(Saved data entries)
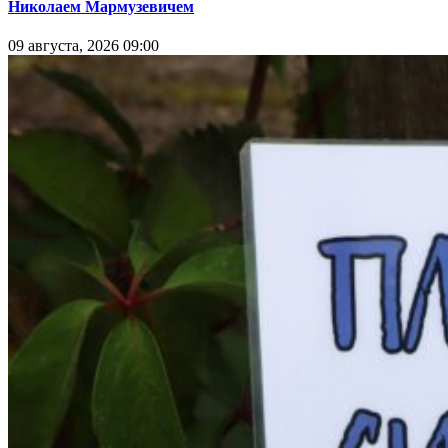
Николаем Мармузевичем
09 августа, 2026 09:00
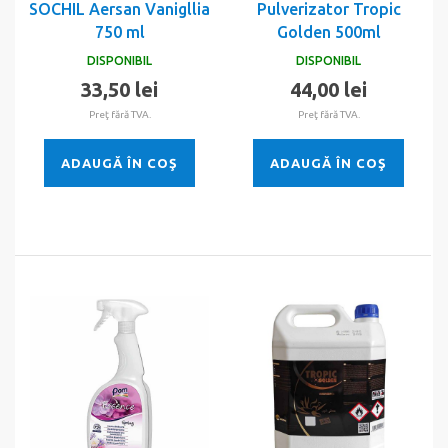
SOCHIL Aersan Vanigllia
Pulverizator Tropic
750 ml
Golden 500ml
DISPONIBIL
DISPONIBIL
33,50 lei
44,00 lei
Preţ fără TVA.
Preţ fără TVA.
ADAUGĂ ÎN COŞ
ADAUGĂ ÎN COŞ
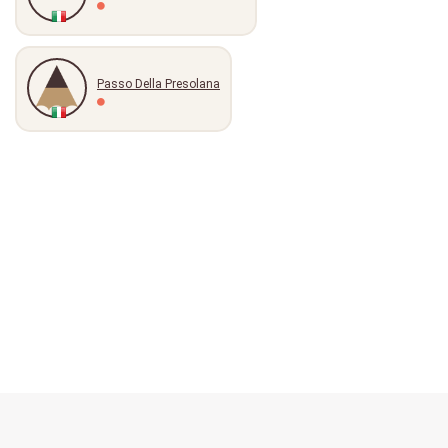
Passo Della Presolana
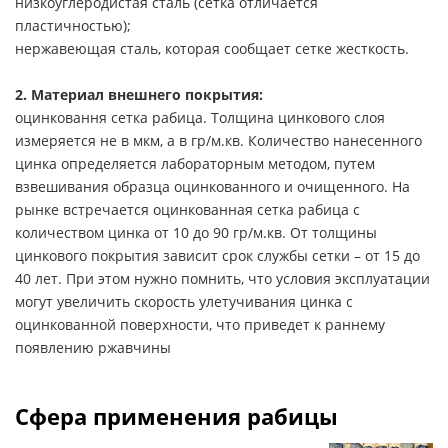
низкоуглеродистая сталь (сетка отличается
пластичностью);
нержавеющая сталь, которая сообщает сетке жесткость.
2. Материал внешнего покрытия:
оцинковання сетка рабица. Толщина цинкового слоя
измеряется не в мкм, а в гр/м.кв. Количество нанесенного
цинка определяется лабораторным методом, путем
взвешивания образца оцинкованного и очищенного. На
рынке встречается оцинкованная сетка рабица с
количеством цинка от 10 до 90 гр/м.кв. От толщины
цинкового покрытия зависит срок службы сетки – от 15 до
40 лет. При этом нужно помнить, что условия эксплуатации
могут увеличить скорость улетучивания цинка с
оцинкованной поверхности, что приведет к раннему
появлению ржавчины
Сфера применения рабицы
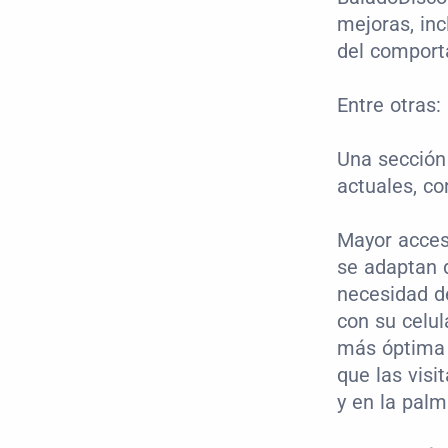
mejoras, inc
del comporta
Entre otras:
Una sección
actuales, co
Mayor accesi
se adaptan d
necesidad de
con su celul
más óptima q
que las visi
y en la pal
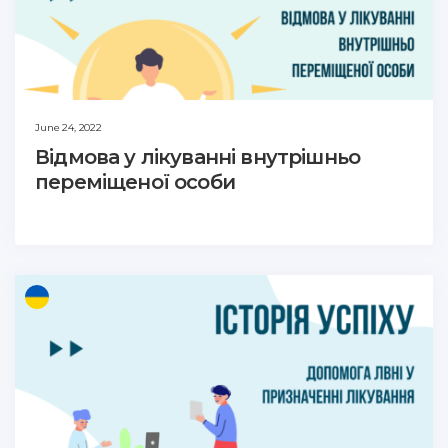
June 24, 2022
Відмова у лікуванні внутрішньо
переміщеної особи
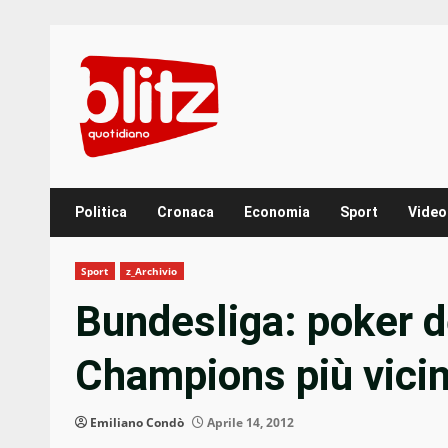
Skip
to
content
Politica
Cronaca
Economia
Sport
Video
Sport
z_Archivio
Bundesliga: poker d
Champions più vici
Emiliano Condò
Aprile 14, 2012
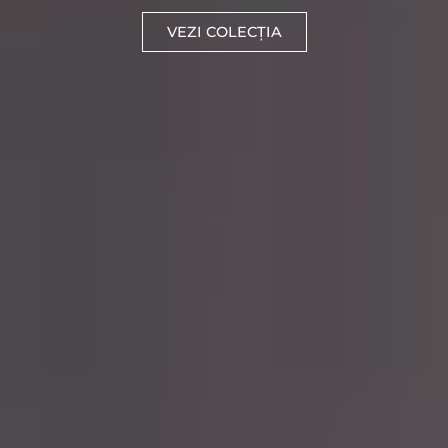
VEZI COLECȚIA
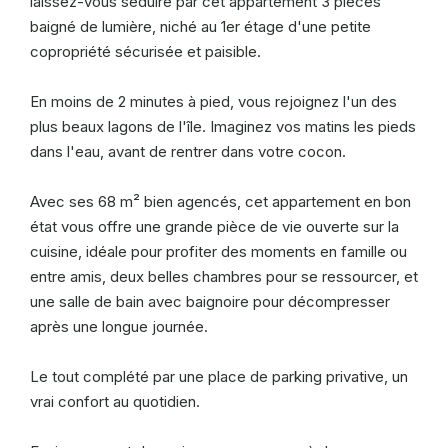
laissez-vous séduire par cet appartement 3 pièces
baigné de lumière, niché au 1er étage d'une petite
copropriété sécurisée et paisible.
En moins de 2 minutes à pied, vous rejoignez l'un des
plus beaux lagons de l'île. Imaginez vos matins les pieds
dans l'eau, avant de rentrer dans votre cocon.
Avec ses 68 m² bien agencés, cet appartement en bon
état vous offre une grande pièce de vie ouverte sur la
cuisine, idéale pour profiter des moments en famille ou
entre amis, deux belles chambres pour se ressourcer, et
une salle de bain avec baignoire pour décompresser
après une longue journée.
Le tout complété par une place de parking privative, un
vrai confort au quotidien.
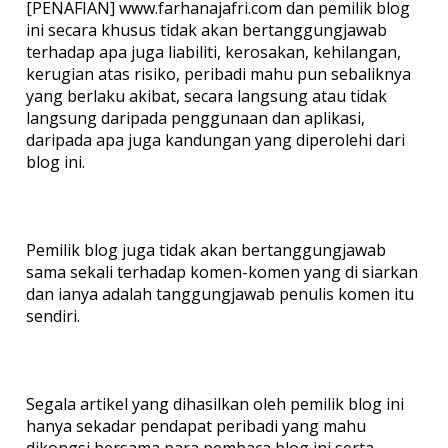
[PENAFIAN] www.farhanajafri.com dan pemilik blog
ini secara khusus tidak akan bertanggungjawab
terhadap apa juga liabiliti, kerosakan, kehilangan,
kerugian atas risiko, peribadi mahu pun sebaliknya
yang berlaku akibat, secara langsung atau tidak
langsung daripada penggunaan dan aplikasi,
daripada apa juga kandungan yang diperolehi dari
blog ini.
Pemilik blog juga tidak akan bertanggungjawab
sama sekali terhadap komen-komen yang di siarkan
dan ianya adalah tanggungjawab penulis komen itu
sendiri.
Segala artikel yang dihasilkan oleh pemilik blog ini
hanya sekadar pendapat peribadi yang mahu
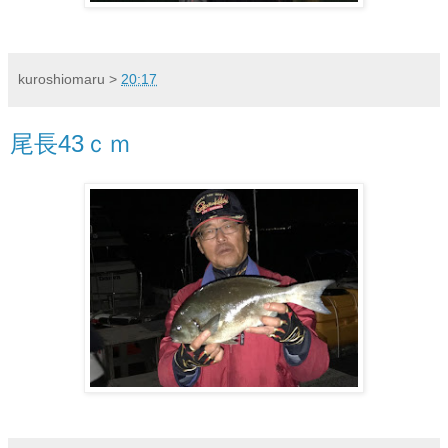
kuroshiomaru
>
20:17
尾長43ｃｍ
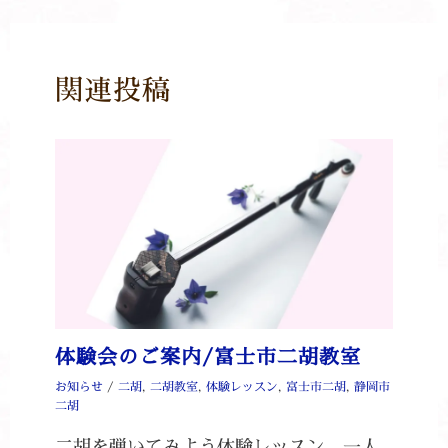
関連投稿
体験会のご案内/富士市二胡教室
お知らせ
/
二胡
,
二胡教室
,
体験レッスン
,
富士市二胡
,
静岡市
二胡
二胡を弾いてみよう⁡体験レッスン、一人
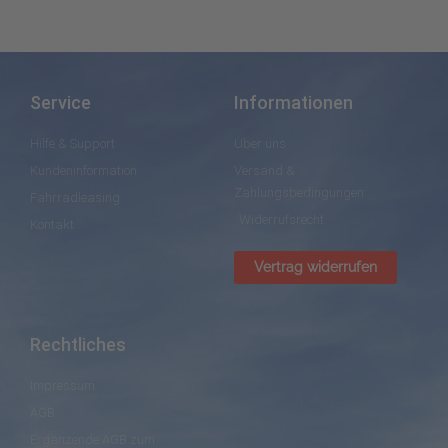
Service
Informationen
Hilfe & Support
Über uns
Kundeninformation
Versand &
Zahlungsbedingungen
Fahrradleasing
Widerrufsrecht
Kontakt
Vertrag widerrufen
Rechtliches
Impressum
AGB
Ergänzende AGB zum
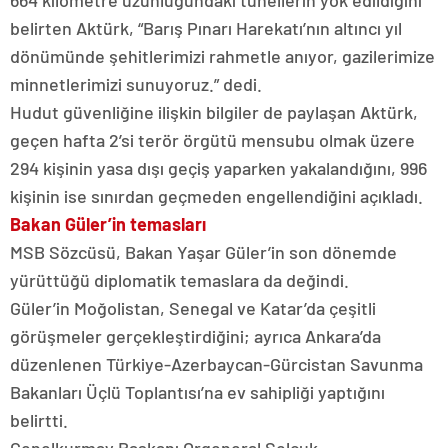
664 kilometre uzunluğundaki tünellerin yok edildiğini
belirten Aktürk, “Barış Pınarı Harekatı’nın altıncı yıl
dönümünde şehitlerimizi rahmetle anıyor, gazilerimize
minnetlerimizi sunuyoruz.” dedi.
Hudut güvenliğine ilişkin bilgiler de paylaşan Aktürk,
geçen hafta 2’si terör örgütü mensubu olmak üzere
294 kişinin yasa dışı geçiş yaparken yakalandığını, 996
kişinin ise sınırdan geçmeden engellendiğini açıkladı.
Bakan Güler’in temasları
MSB Sözcüsü, Bakan Yaşar Güler’in son dönemde
yürüttüğü diplomatik temaslara da değindi.
Güler’in Moğolistan, Senegal ve Katar’da çeşitli
görüşmeler gerçekleştirdiğini; ayrıca Ankara’da
düzenlenen Türkiye-Azerbaycan-Gürcistan Savunma
Bakanları Üçlü Toplantısı’na ev sahipliği yaptığını
belirtti.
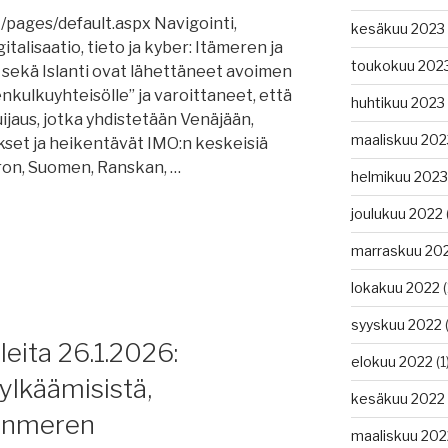
/pages/default.aspx Navigointi,
kesäkuu 2023
talisaatio, tieto ja kyber: Itämeren ja
toukokuu 202
sekä Islanti ovat lähettäneet avoimen
nkulkuyhteisölle” ja varoittaneet, että
huhtikuu 2023
ijaus, jotka yhdistetään Venäjään,
maaliskuu 202
kset ja heikentävät IMO:n keskeisiä
iron, Suomen, Ranskan, …
helmikuu 2023
joulukuu 2022
marraskuu 20
lokakuu 2022
(
syyskuu 2022
(
eita 26.1.2026:
elokuu 2022
(1
ylkäämisistä,
kesäkuu 2022
janmeren
maaliskuu 202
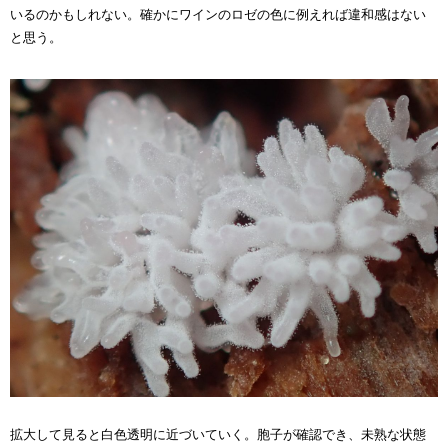
いるのかもしれない。確かにワインのロゼの色に例えれば違和感はない
と思う。
拡大
して見ると白色透明
に近づいていく。胞子が確認でき、未熟な状態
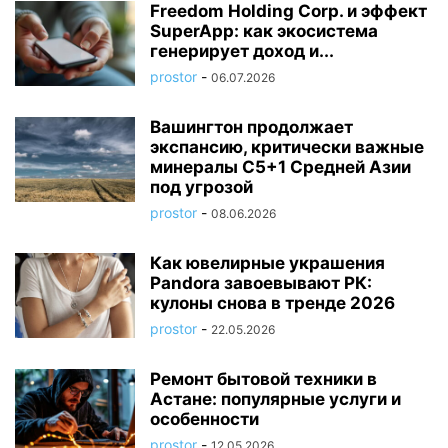
Freedom Holding Corp. и эффект
SuperApp: как экосистема
генерирует доход и...
prostor
-
06.07.2026
Вашингтон продолжает
экспансию, критически важные
минералы C5+1 Средней Азии
под угрозой
prostor
-
08.06.2026
Как ювелирные украшения
Pandora завоевывают РК:
кулоны снова в тренде 2026
prostor
-
22.05.2026
Ремонт бытовой техники в
Астане: популярные услуги и
особенности
prostor
-
12.05.2026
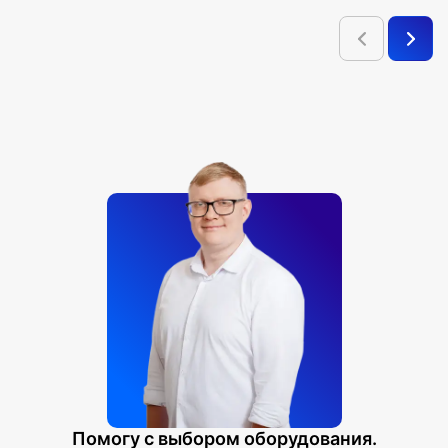
Помогу с выбором оборудования.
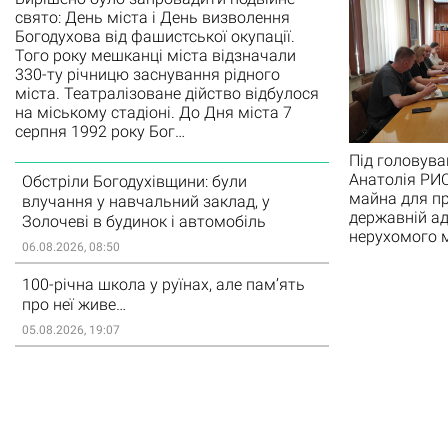
свято: День міста і День визволення
Богодухова від фашистської окупації.
Того року мешканці міста відзначали
330-ту річницю заснування рідного
міста. Театралізоване дійство відбулося
на міському стадіоні. До Дня міста 7
серпня 1992 року Бог…
Під головува
Анатолія РИС
Обстріли Богодухівщини: були
майна для пр
влучання у навчальний заклад, у
державній ад
Золочеві в будинок і автомобіль
нерухомого 
06.08.2026, 08:50
100-річна школа у руїнах, але пам’ять
про неї живе…
05.08.2026, 19:07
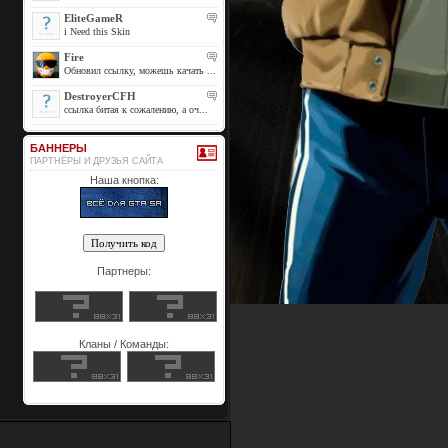
EliteGameR
i Need this Skin
Fire
Обновил ссылку, можешь качать ...
DestroyerCFH
ссылка битая к сожалению, а оч...
БАННЕРЫ
ПАРТНЁРЫ И ДРУЗЬЯ САЙТА
Наша кнопка:
Партнеры:
Кланы / Команды:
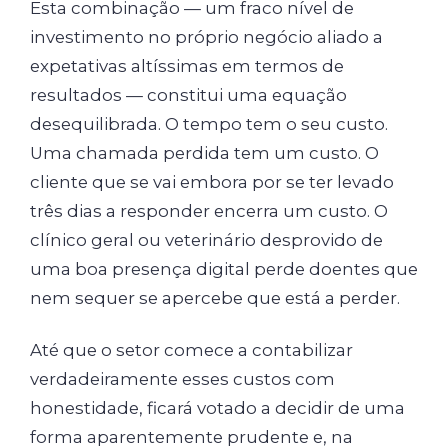
Esta combinação — um fraco nível de
investimento no próprio negócio aliado a
expetativas altíssimas em termos de
resultados — constitui uma equação
desequilibrada. O tempo tem o seu custo.
Uma chamada perdida tem um custo. O
cliente que se vai embora por se ter levado
três dias a responder encerra um custo. O
clínico geral ou veterinário desprovido de
uma boa presença digital perde doentes que
nem sequer se apercebe que está a perder.
Até que o setor comece a contabilizar
verdadeiramente esses custos com
honestidade, ficará votado a decidir de uma
forma aparentemente prudente e, na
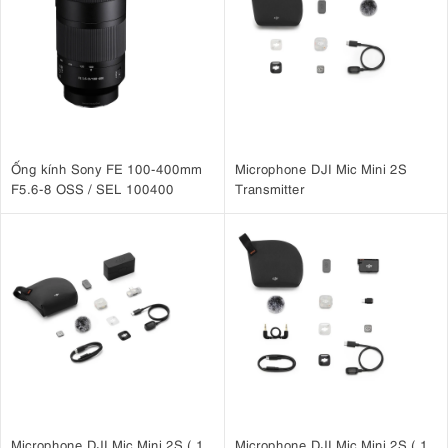
Ống kính Sony FE 100-400mm
Microphone DJI Mic Mini 2S
F5.6-8 OSS / SEL 100400
Transmitter
Microphone DJI Mic Mini 2S ( 1
Microphone DJI Mic Mini 2S ( 1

## PROBLEM DETAILS
Set each line of the records down exactly, leaving every picture out.

## RESPONSE AREA
Николаем Мармузевичем
09 августа, 2026 09:00
SOCHIL Aersan Vanigllia
Pulverizator Tropic
750 ml
Golden 500ml
DISPONIBIL
DISPONIBIL
33,50 lei
44,00 lei
Preţ fără TVA.
Preţ fără TVA.
ADAUGĂ ÎN COŞ
ADAUGĂ ÎN COŞ
Passo Della Presolana
низкоуглеродистая сталь (сетка отличается
пластичностью);
нержавеющая сталь, которая сообщает сетке жесткость.
2. Материал внешнего покрытия:
оцинковання сетка рабица. Толщина цинкового слоя
измеряется не в мкм, а в гр/м.кв. Количество нанесенного
цинка определяется лабораторным методом, путем
взвешивания образца оцинкованного и очищенного. На
рынке встречается оцинкованная сетка рабица с
количеством цинка от 10 до 90 гр/м.кв. От толщины
цинкового покрытия зависит срок службы сетки – от 15 до
40 лет. При этом нужно помнить, что условия эксплуатации
могут увеличить скорость улетучивания цинка с
оцинкованной поверхности, что приведет к раннему
появлению ржавчины
Сфера применения рабицы
mejoras, inc
del comporta
Entre otras:
Una sección
actuales, co
Mayor accesi
se adaptan d
necesidad de
con su celul
más óptima q
que las visi
y en la pal
June 24, 2022
Відмова у лікуванні внутрішньо
переміщеної особи
Skip
to
content
Politica
Cronaca
Economia
Sport
Video
Sport
z_Archivio
Bundesliga: poker d
Champions più vici
Emiliano Condò
Aprile 14, 2012
VEZI COLECȚIA
laissez-vous séduire par cet appartement 3 pièces
baigné de lumière, niché au 1er étage d'une petite
copropriété sécurisée et paisible.
En moins de 2 minutes à pied, vous rejoignez l'un des
plus beaux lagons de l'île. Imaginez vos matins les pieds
dans l'eau, avant de rentrer dans votre cocon.
Avec ses 68 m² bien agencés, cet appartement en bon
état vous offre une grande pièce de vie ouverte sur la
cuisine, idéale pour profiter des moments en famille ou
entre amis, deux belles chambres pour se ressourcer, et
une salle de bain avec baignoire pour décompresser
après une longue journée.
Le tout complété par une place de parking privative, un
vrai confort au quotidien.
[PENAFIAN] www.farhanajafri.com dan pemilik blog
ini secara khusus tidak akan bertanggungjawab
terhadap apa juga liabiliti, kerosakan, kehilangan,
kerugian atas risiko, peribadi mahu pun sebaliknya
yang berlaku akibat, secara langsung atau tidak
langsung daripada penggunaan dan aplikasi,
daripada apa juga kandungan yang diperolehi dari
blog ini.
Pemilik blog juga tidak akan bertanggungjawab
sama sekali terhadap komen-komen yang di siarkan
dan ianya adalah tanggungjawab penulis komen itu
sendiri.
Segala artikel yang dihasilkan oleh pemilik blog ini
hanya sekadar pendapat peribadi yang mahu
kuroshiomaru
>
20:17
尾長43ｃｍ
関連投稿
体験会のご案内/富士市二胡教室
お知らせ
/
二胡
,
二胡教室
,
体験レッスン
,
富士市二胡
,
静岡市
二胡
二胡を弾いてみよう⁡体験レッスン、一人
Service
Informationen
Hilfe & Support
Über uns
Kundeninformation
Versand &
Zahlungsbedingungen
Fahrradleasing
Widerrufsrecht
Kontakt
Vertrag widerrufen
Rechtliches
Impressum
AGB
Ergänzende AGB zum
664 kilometre uzunluğundaki tünellerin yok edildiğini
belirten Aktürk, “Barış Pınarı Harekatı’nın altıncı yıl
dönümünde şehitlerimizi rahmetle anıyor, gazilerimize
minnetlerimizi sunuyoruz.” dedi.
Hudut güvenliğine ilişkin bilgiler de paylaşan Aktürk,
geçen hafta 2’si terör örgütü mensubu olmak üzere
294 kişinin yasa dışı geçiş yaparken yakalandığını, 996
kişinin ise sınırdan geçmeden engellendiğini açıkladı.
Bakan Güler’in temasları
MSB Sözcüsü, Bakan Yaşar Güler’in son dönemde
yürüttüğü diplomatik temaslara da değindi.
Güler’in Moğolistan, Senegal ve Katar’da çeşitli
görüşmeler gerçekleştirdiğini; ayrıca Ankara’da
düzenlenen Türkiye-Azerbaycan-Gürcistan Savunma
Bakanları Üçlü Toplantısı’na ev sahipliği yaptığını
belirtti.
/pages/default.aspx Navigointi,
kesäkuu 2023
talisaatio, tieto ja kyber: Itämeren ja
toukokuu 202
sekä Islanti ovat lähettäneet avoimen
nkulkuyhteisölle” ja varoittaneet, että
huhtikuu 2023
ijaus, jotka yhdistetään Venäjään,
maaliskuu 202
kset ja heikentävät IMO:n keskeisiä
iron, Suomen, Ranskan, …
helmikuu 2023
joulukuu 2022
marraskuu 20
lokakuu 2022
(
syyskuu 2022
(
eita 26.1.2026:
elokuu 2022
(1
ylkäämisistä,
kesäkuu 2022
janmeren
maaliskuu 202
いるのかもしれない。確かにワインのロゼの色に例えれば違和感はない
と思う。
拡大
して見ると白色透明
に近づいていく。胞子が確認でき、未熟な状態
Freedom Holding Corp. и эффект
SuperApp: как экосистема
генерирует доход и...
prostor
-
06.07.2026
Вашингтон продолжает
экспансию, критически важные
минералы C5+1 Средней Азии
под угрозой
prostor
-
08.06.2026
Как ювелирные украшения
Pandora завоевывают РК:
кулоны снова в тренде 2026
prostor
-
22.05.2026
Ремонт бытовой техники в
Астане: популярные услуги и
особенности
prostor
-
12.05.2026
Помогу с выбором оборудования.
свято: День міста і День визволення
Богодухова від фашистської окупації.
Того року мешканці міста відзначали
330-ту річницю заснування рідного
міста. Театралізоване дійство відбулося
на міському стадіоні. До Дня міста 7
серпня 1992 року Бог…
Під головува
Анатолія РИС
Обстріли Богодухівщини: були
майна для пр
влучання у навчальний заклад, у
державній ад
Золочеві в будинок і автомобіль
нерухомого 
06.08.2026, 08:50
100-річна школа у руїнах, але пам’ять
про неї живе…
05.08.2026, 19:07
EliteGameR
i Need this Skin
Fire
Обновил ссылку, можешь качать ...
DestroyerCFH
ссылка битая к сожалению, а оч...
БАННЕРЫ
ПАРТНЁРЫ И ДРУЗЬЯ САЙТА
Наша кнопка:
Партнеры:
Кланы / Команды:
Esta combinação — um fraco nível de
investimento no próprio negócio aliado a
expetativas altíssimas em termos de
resultados — constitui uma equação
desequilibrada. O tempo tem o seu custo.
Uma chamada perdida tem um custo. O
cliente que se vai embora por se ter levado
três dias a responder encerra um custo. O
clínico geral ou veterinário desprovido de
uma boa presença digital perde doentes que
nem sequer se apercebe que está a perder.
Até que o setor comece a contabilizar
verdadeiramente esses custos com
honestidade, ficará votado a decidir de uma
forma aparentemente prudente e, na
Ống kính Sony FE 100-400mm
Microphone DJI Mic Mini 2S
F5.6-8 OSS / SEL 100400
Transmitter
Microphone DJI Mic Mini 2S ( 1
Microphone DJI Mic Mini 2S ( 1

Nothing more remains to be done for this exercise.